> **Source**:

--------------------

4. Big Data (OBJ 1.8)
In this lesson, we’re going to discuss the impact of big data on enterprise security and privacy. So what is big data? Well, big data refers to data sets that are so large or so complex that traditional data processing applications are not sufficient to handle them. This data can be either structured or unstructured, and in our enterprise networks, we’re often buried in the amount of data that we could potentially collect in the operation of our businesses. When enterprises try to tackle the challenges associated with big data, they have to consider the three vs. Volume, velocity, and variety, because this does a good job of explaining the challenges that we’re going to face. The first V is volume. This refers to the sheer amount of data that’s being collected, processed, and stored by our systems.
The second v is velocity. This refers to the rapid influx of the data being collected, processed and stored by all of our systems. The third V is variety. This refers to the structured and unstructured nature of the data being collected, processed, and stored by our different systems. This can include text, audio, images, videos, or even encrypted data sources. Now, as big data moves through three main phases in its life cycle, it goes from generation to storage to processing. First, we have data generation, and this occurs from multiple sources and in multiple formats. Data generation can occur actively or passively. In active generation, the data owner will give the data to a third party.
But in passive generation, that data is simply generated due to the data owner performing normal online actions such as browsing a website or the website is collecting time spent on a given page or the buttons clicked, or other actions like that. To aid in the protection of privacy. During this phase, access restrictions and falsifying data techniques like anonymization can be used. Now, access restrictions can also be used by the data owner if they believe the data could uncover sensitive information that should not be shared. In this case, they’re going to refuse to provide that data to somebody else. For example, if you go to a website and ask if you want to allow only functional cookies or feature cookies or all cookies, you’re allowing or rejecting the level of cookies by setting those access restrictions.
If the data is being passively generated, though, the data owner is going to have to take additional actions to ensure their privacy. Things like using anti tracking extensions, script blockers, encryption tools, and anonymized. Browsing. Now, falsifying data involves distorting the data prior to it being received by that third party. For example, if you’re browsing the Internet and you’re using a Tour client, you’re going to be effectively distorting your real identity as the packets are routed and rerouted along different access points across the Tor network. Now, the second phase of big data lifecycle is going to occur when the data is stored. Storing big data used to be a big challenge before the migration to the cloud and the advancements in data storage technologies that have come up because of that.

--------------------

> **Written problem**: According to the big data lesson above, what three phases does big data move through in its life cycle?

--------------------

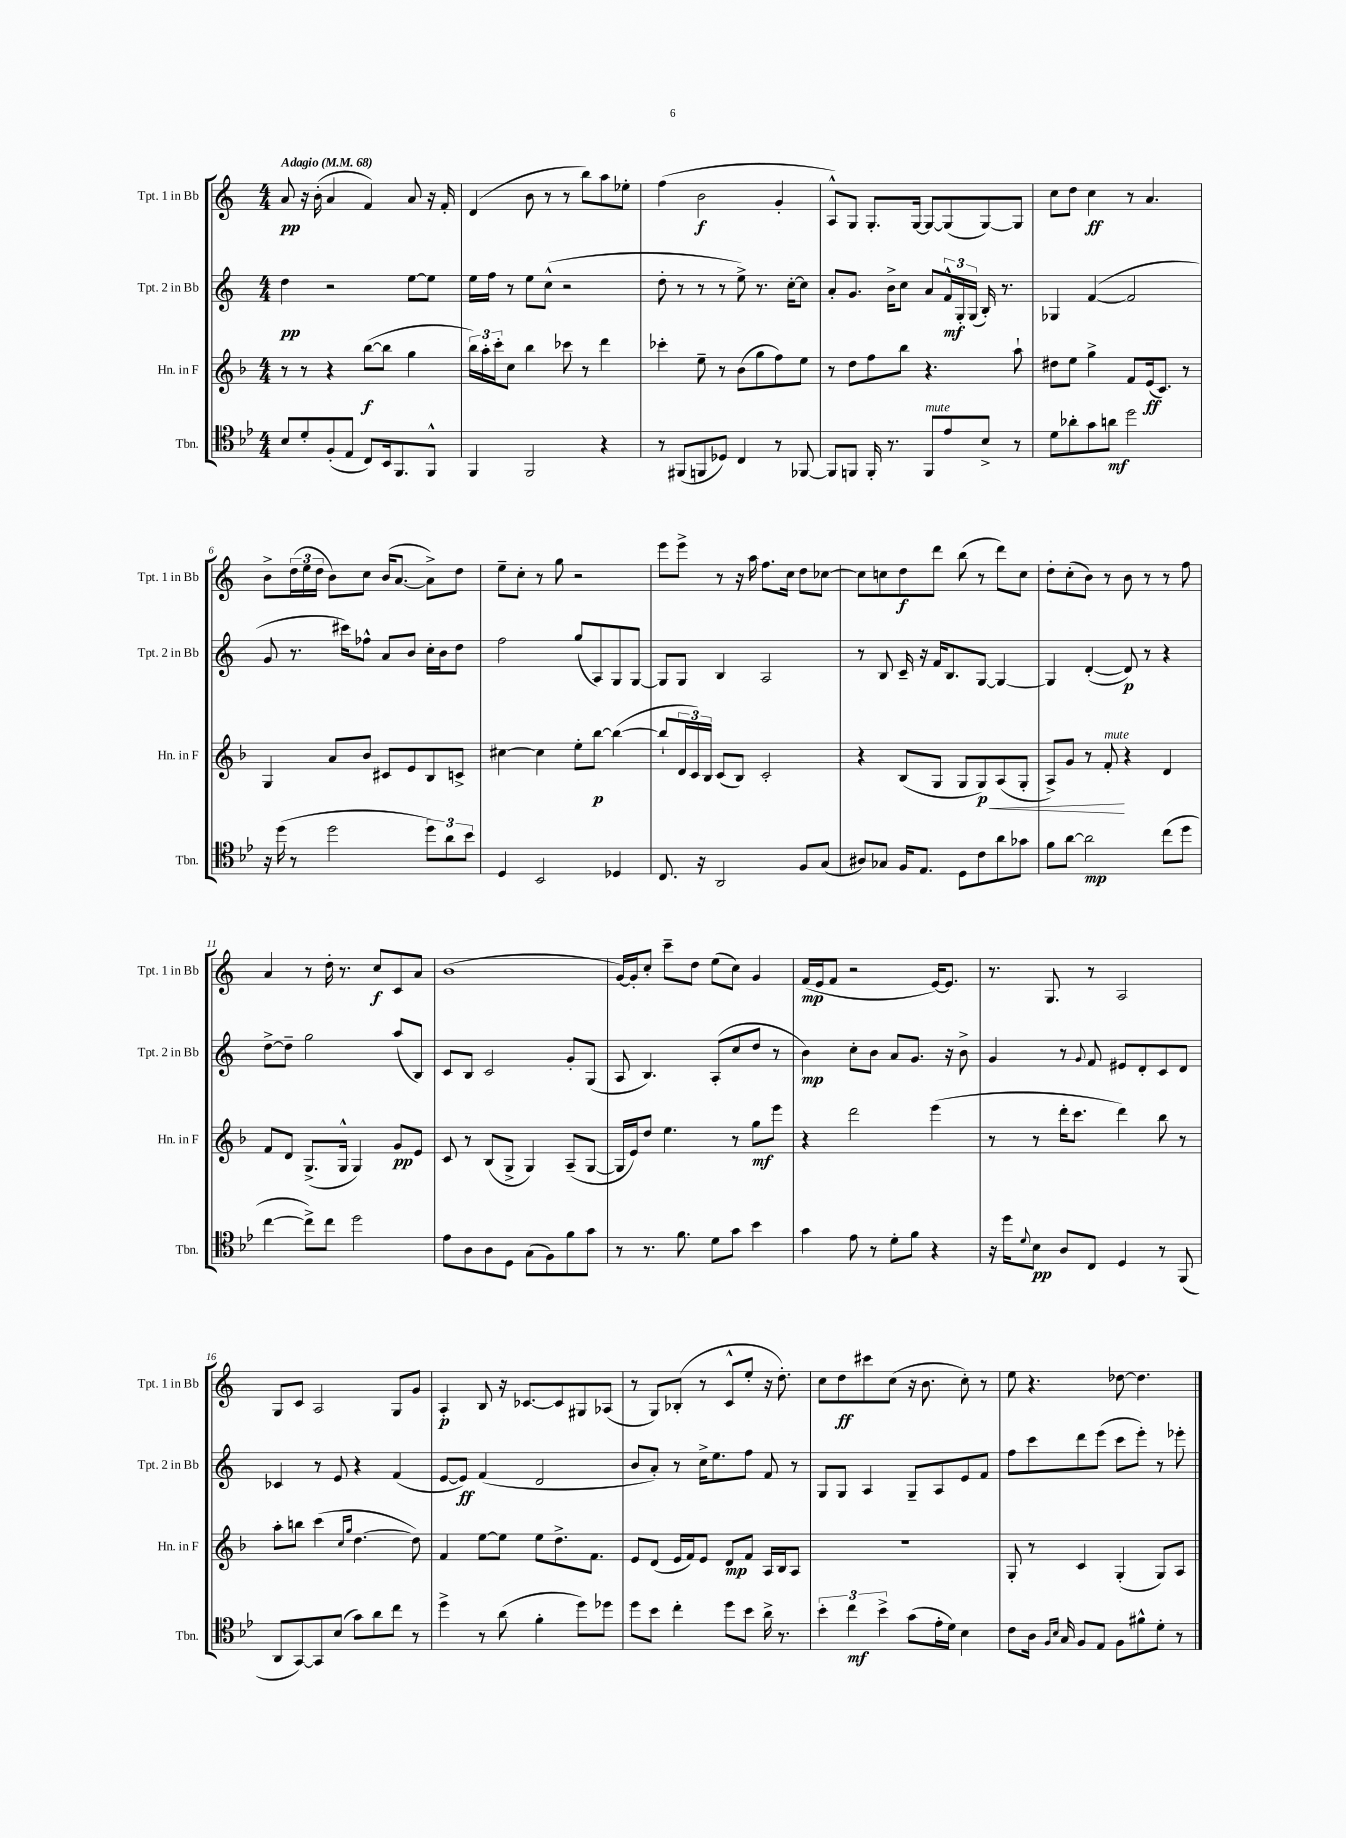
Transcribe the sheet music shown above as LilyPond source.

<<
\new StaffGroup <<
\new Staff = "s0" \with { instrumentName = "Tpt. 1 in Bb" shortInstrumentName = "Tpt. 1 in Bb" } {
    \clef treble \key c \major \numericTimeSignature \time 4/4 \tempo "Adagio" 4 = 68
    a'8\pp r16 b'16-.( a'4 f'4) a'8 r16 f'16-. |
    d'4( b'8 r8 r8 b''8) a''8 ees''8-. |
    f''4( b'2\f g'4-. |
    a8-^) g8 g8.-. g16~ g8~ g8( g8~) g8 |
    c''8 d''8 c''4\ff r8 a'4. |
    b'8-> \tuplet 3/2 { d''16( e''16 d''16 } b'8) c''8 b'16( a'8.~ a'8->) d''8 |
    e''8-- c''8-. r8 g''8 r2 |
    e'''8 e'''8-> r8 r16 a''16 f''8. c''16 d''8 ces''8~ |
    ces''8 c''8 d''8\f d'''8 b''8( r8 d'''8) c''8 |
    d''8-. c''8-.( b'8) r8 b'8 r8 r8 f''8 |
    a'4 r8 d''16-. r8. c''8\f c'8 a'8 |
    b'1( |
    g'16~) g'16-. c''8-. c'''8-- d''8 e''8( c''8) g'4 |
    f'16\mp( e'16 f'8 r2 e'16~) e'8. |
    r8. g8. r8 a2 |
    g8 c'8 a2 g8 g'8 |
    a4-.\p b8 r16 ces'8.~ ces'8 gis8 aes8( |
    r8 g8) bes8-.( r8 c'8-^ e''8-. r16 d''8.-.) |
    c''8 d''8\ff cis'''8 c''8( r16 b'8. c''8-.) r8 |
    e''8 r4. des''8~ des''4. \bar "|." |
}
\new Staff = "s1" \with { instrumentName = "Tpt. 2 in Bb" shortInstrumentName = "Tpt. 2 in Bb" } {
    \clef treble \key c \major \numericTimeSignature \time 4/4
    d''4\pp r2 e''8~ e''8 |
    e''16 f''16 r8 e''8 c''8-^( r2 |
    d''8-. r8 r8 r8 e''8->) r8. c''16~-. c''8 |
    a'8-. g'8. b'16-> c''8 a'8 \tuplet 3/2 { f'16-^\mf g16-. g16( } b16-.) r8. |
    ges4 f'4~( f'2 |
    g'8 r8. cis'''16) fes''8-^ a'8 b'8 c''16-. b'16 d''8 |
    f''2 g''8( a8) g8 g8~ |
    g8 g8 b4 a2 |
    r8 b8 c'16-- r16 f'16 b8. g8~ g4~ |
    g4 d'4~-.( d'8\p) r8 r4 |
    d''8~-> d''8-- g''2 a''8( b8) |
    c'8 b8 c'2 g'8-. g8( |
    a8 b4.) a8-.( c''8 d''8 r8 |
    b'4\mp) c''8-. b'8 a'8 g'8. r16 b'8-> |
    g'4 r8 \appoggiatura { g'8 } f'8 eis'8 d'8-. c'8 d'8 |
    ces'4 r8 e'8 r4 f'4( |
    e'8~ e'8\ff) f'4( d'2 |
    b'8 a'8-.) r8 c''16-> e''8. f''8 f'8 r8 |
    g8 g8 a4 g8-- a8 e'8 f'8 |
    f''8 c'''8 d'''8 e'''8( c'''8 e'''8-.) r8 ees'''8-. \bar "|." |
}
\new Staff = "s2" \with { instrumentName = "Hn. in F" shortInstrumentName = "Hn. in F" } {
    \clef treble \key f \major \numericTimeSignature \time 4/4
    r8 r8 r4 bes''8~\f( bes''8 g''4 |
    \tuplet 3/2 { bes''16) a''16-. c'''16-. } c''8 bes''4 ces'''8 r8 d'''4 |
    ces'''4-. e''8-- r8 bes'8( g''8 f''8) e''8 |
    r8 d''8 f''8 bes''8 r4. a''8-! |
    dis''8 e''8 g''4-> f'8 e'16\ff( c'8.) r8 |
    g4 a'8 bes'8 cis'8 e'8 bes8 c'8-> |
    cis''4~ cis''4 e''8-. bes''8~\p bes''4~( |
    bes''8-! \tuplet 3/2 { d'16 c'16) bes16 } c'8( bes8) c'2-. |
    r4 bes8( g8 g8 g8\p\<) a8( g8-. |
    a8->) g'8 r8 f'8-.\!^\markup { \italic "mute" } r4 d'4 |
    f'8 d'8 g8.->( g16-^ g4) g'8\pp e'8 |
    c'8 r8 bes8( g8-> g4) a8--( g8~ |
    g16 e'16) d''8 e''4. r8 g''8\mf e'''8 |
    r4 d'''2 e'''4( |
    r8 r8 d'''16-. c'''8. d'''4) bes''8 r8 |
    a''8-. b''8 c'''4( \grace { c''16 g''16 } d''4.~ d''8) |
    f'4 e''8~ e''8 e''8 d''8.-> f'8. |
    e'8 d'8( e'16 f'16) e'8 d'8\mp f'8 a16 bes16 a8 |
    R1 |
    g8-. r8 c'4 g4-.( g8) a8 \bar "|." |
}
\new Staff = "s3" \with { instrumentName = "Tbn." shortInstrumentName = "Tbn." } {
    \clef tenor \key bes \major \numericTimeSignature \time 4/4
    bes8 d'8-. f8-.( ees8 c8) bes,16 f,8. f,8-^ |
    f,4 f,2 r4 |
    r8 fis,8( f,8 des8) c4 r8 fes,8~ |
    fes,8 f,8 f,16-. r8. f,8^\markup { \italic "mute" } ees'8 bes8-> r8 |
    d'8 aes'8-. g'8 a'8\mf d''2 |
    r16 d''16( r8 d''2 \tuplet 3/2 { d''8) a'8 bes'8 } |
    d4 bes,2 des4 |
    c8. r16 a,2 f8 g8( |
    ais8) ges8 f16 ees8. d8 c'8 a'8 ges'8 |
    f'8 a'8~ a'2\mp c''8( d''8 |
    c''4~ c''8->) c''8 d''2 |
    ees'8 a8 a8 d8 g8( f8) f'8 g'8 |
    r8 r8. f'8. d'8 g'8 bes'4 |
    g'4 ees'8 r8 d'8-. f'8 r4 |
    r16 d''16 \appoggiatura { d'8 } bes8\pp a8 c8 d4 r8 f,8( |
    a,8 g,8~) g,8 bes8( g'8) a'8 c''8 r8 |
    d''4-> r8 a'8( f'4-. d''8) des''8 |
    d''8 bes'8 c''4-. d''8 bes'8 a'16-> r8. |
    \tuplet 3/2 { bes'4-. c''4\mf bes'4-> } g'8( ees'16-. d'16) bes4 |
    c'8 a16 \grace { f16 bes16 } g16 f8 ees8 f8 fis'8-^ d'8-. r8 \bar "|." |
}
>>
>>
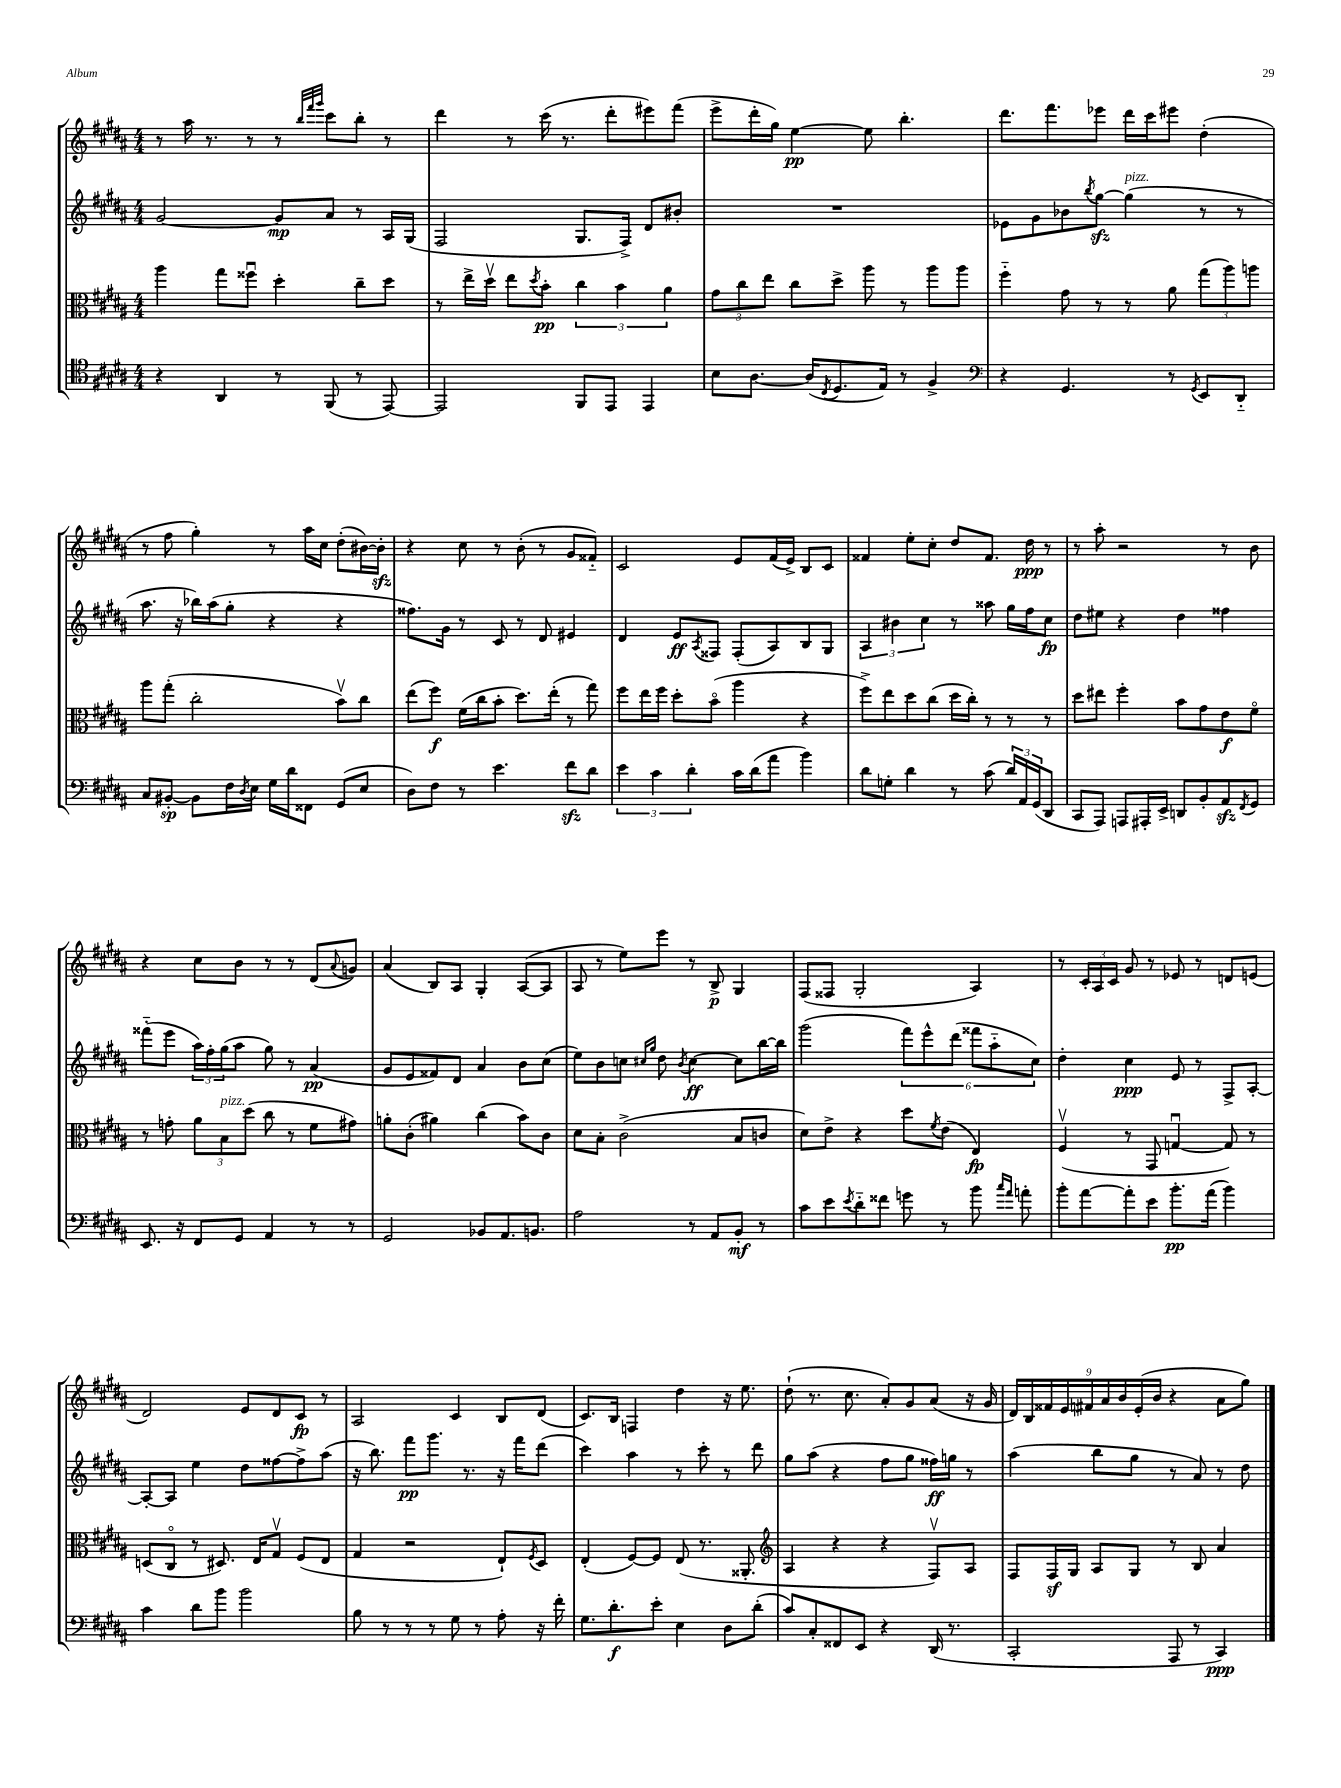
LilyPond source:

<<
\new StaffGroup <<
\new Staff = "s0" {
    \clef treble \key b \major \numericTimeSignature \time 4/4
    r8 ais''16 r8. r8 r8 \grace { b''32 fis'''32 gis'''32 } cis'''8 b''8-. r8 |
    dis'''4 r8 cis'''16( r8. dis'''8-. eis'''8) fis'''8( |
    e'''8-> dis'''16-. gis''16) e''4~\pp e''8 b''4.-. |
    dis'''8. fis'''8. ees'''8 dis'''16 cis'''16 eis'''8 dis''4-.( |
    r8 fis''8 gis''4-.) r8 ais''16 cis''16 dis''8-.( bis'16~) bis'16-.\sfz |
    r4 cis''8 r8 b'8-.( r8 gis'8 fisis'8-_) |
    cis'2 e'8 fis'16( e'16->) b8 cis'8 |
    fisis'4 e''8-. cis''8-. dis''8 fisis'8. dis''16\ppp r8 |
    r8 ais''8-. r2 r8 b'8 |
    r4 cis''8 b'8 r8 r8 dis'8( \appoggiatura { ais'8 } g'8) |
    ais'4( b8) ais8 gis4-. ais8~( ais8 |
    ais8 r8 e''8) e'''8 r8 b8->\p gis4 |
    fis8( fisis8 gis2-. ais4) |
    r8 \tuplet 3/2 { cis'16-. ais16 cis'16 } gis'8 r8 ees'8 r8 d'8 e'8( |
    dis'2) e'8 dis'8 cis'8\fp r8 |
    ais2 cis'4 b8 dis'8( |
    cis'8.) b16 f4 dis''4 r16 e''8. |
    dis''8-!( r8. cis''8. ais'8-.) gis'8 ais'8( r16 gis'16 |
    \tuplet 9/8 { dis'16) b16 fisis'16 e'16 fis'16 ais'16 b'16 e'16-.( b'16 } r4 ais'8 gis''8) \bar "|." |
}
\new Staff = "s1" {
    \clef treble \key b \major \numericTimeSignature \time 4/4
    gis'2~ gis'8\mp ais'8 r8 ais16 gis16( |
    fis2 gis8. fis16->) dis'8 bis'8-. |
    R1 |
    ees'8 gis'8 bes'8 \acciaccatura { b''8 } gis''8~\sfz gis''4^\markup { \italic "pizz." }( r8 r8 |
    ais''8. r16 bes''16) ais''16( gis''8-. r4 r4 |
    fisis''8.) gis'16 r8 cis'8 r8 dis'8 eis'4 |
    dis'4 e'8\ff \acciaccatura { ais8 } fisis8 fisis8-.( ais8) b8 gis8 |
    \tuplet 3/2 { ais4 bis'4 cis''4 } r8 aisis''8 gis''16 fis''16 cis''8\fp |
    dis''8 eis''8 r4 dis''4 fisis''4 |
    fisis'''8-_( e'''8 \tuplet 3/2 { ais''16) fis''16-. gis''16( } ais''8 gis''8) r8 ais'4\pp( |
    gis'8 e'8 fisis'8) dis'8 ais'4 b'8 cis''8( |
    e''8) b'8 c''8 \grace { cis''16 gis''16 } dis''8 \acciaccatura { b'8 } cis''4~\ff cis''8 b''16~ b''16 |
    gis'''2( \tuplet 6/4 { fis'''8) e'''8-^ dis'''8( fisis'''8 ais''8-_ cis''8) } |
    dis''4-. cis''4\ppp e'8 r8 fis8-> ais8~-. |
    ais8~-. ais8 e''4 dis''8 fisis''8~ fisis''8-> ais''8( |
    r16 b''8.) fis'''8\pp gis'''8. r8. r16 fis'''16 dis'''8( |
    cis'''4) ais''4 r8 cis'''8-. r8 dis'''8 |
    gis''8 ais''8( r4 fis''8 gis''8 fisis''16\ff) g''16 r8 |
    ais''4( b''8 gis''8 r8 ais'8) r8 dis''8 \bar "|." |
}
\new Staff = "s2" {
    \clef alto \key b \major \numericTimeSignature \time 4/4
    ais''4 gis''8 fisis''8\downbow dis''4-. cis''8-- dis''8 |
    r8 e''16-> dis''16\upbow e''8 \acciaccatura { dis''8 } b'8-.\pp \tuplet 3/2 { cis''4 b'4 ais'4 } |
    \tuplet 3/2 { gis'8 cis''8 e''8 } cis''8 dis''8-> ais''8 r8 ais''8 ais''8 |
    fis''4-_ gis'8 r8 r8 ais'8 \tuplet 3/2 { gis''8( ais''8) a''8 } |
    ais''8 gis''8-.( cis''2-. b'8\upbow) cis''8 |
    e''8( fis''8\f) fis'16( cis''16 b'8-. dis''8.) e''16-.( r8 gis''8) |
    fis''8 e''16 fis''16 dis''8-. b'8\flageolet( ais''4 r4 |
    fis''8->) e''8 dis''8 cis''8( dis''16 cis''16-.) r8 r8 r8 |
    dis''8 eis''8 fis''4-. b'8 gis'8 e'8\f fis'8\flageolet |
    r8 g'8-. \tuplet 3/2 { ais'8 b8^\markup { \italic "pizz." } dis''8( } cis''8 r8 fis'8 gis'8) |
    a'8-. cis'8-.( ais'4) cis''4( b'8) cis'8 |
    dis'8 b8-. cis'2->( b8 c'8 |
    dis'8) e'8-> r4 dis''8 \acciaccatura { fis'8 } e'8( e4\fp) |
    fis4\upbow( r8 gis,8 g4~\downbow g8) r8 |
    d8( cis8\flageolet r8 dis8.) e16 gis8\upbow fis8( e8 |
    gis4 r2 e8-!) \acciaccatura { fis8 } dis8 |
    e4-.( fis8~) fis8 e8( r8. aisis,8.-. |
    \clef treble ais4 r4 r4 fis8\upbow) ais8 |
    fis8 fis16\sf gis16 ais8 gis8 r8 b8 ais'4 \bar "|." |
}
\new Staff = "s3" {
    \clef tenor \key b \major \numericTimeSignature \time 4/4
    r4 ais,4 r8 fis,8( r8 e,8~) |
    e,2 fis,8 e,8 e,4 |
    b8 ais8.~ ais16( \acciaccatura { cis8 } dis8. e16) r8 fis4-> |
    \clef bass r4 gis,4. r8 \acciaccatura { gis,8 } e,8 dis,8-_ |
    cis8 bis,8~-.\sp bis,8 fis16 \acciaccatura { dis8 } e16 gis16 dis'16 fisis,8 gis,8( e8 |
    dis8) fis8 r8 e'4. fis'8\sfz dis'8 |
    \tuplet 3/2 { e'4 cis'4 dis'4-. } cis'16 dis'16( ais'8 b'4) |
    dis'8 g8-. dis'4 r8 cis'8( \tuplet 3/2 { dis'16) ais,16 gis,16( } dis,8 |
    cis,8 ais,,8) a,,8 ais,,16-. e,16-> d,8 b,8-. ais,8\sfz \acciaccatura { fis,8 } gis,8 |
    e,8. r16 fis,8 gis,8 ais,4 r8 r8 |
    gis,2 bes,8 ais,8. b,8. |
    ais2 r8 ais,8 b,8-.\mf r8 |
    cis'8 e'8 \acciaccatura { e'8 } dis'8-_ fisis'8 g'8 r8 b'8 \grace { cis''16 ais'16 } a'8-. |
    b'8-. ais'8~ ais'8-. e'8 b'8.-.\pp ais'16( b'4) |
    cis'4 dis'8 b'8 b'2 |
    b8 r8 r8 r8 gis8 r8 ais8-. r16 fis'16-. |
    gis8. dis'8.-.\f e'8-. e4 dis8 dis'8-.( |
    cis'8) cis8-. fisis,8 e,8 r4 dis,16( r8. |
    cis,2-. ais,,8 r8 cis,4\ppp) \bar "|." |
}
>>
>>
\layout { \context { \Score \remove "Bar_number_engraver" } }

--------------------

> **Written answer**: Generation, storage, and processing.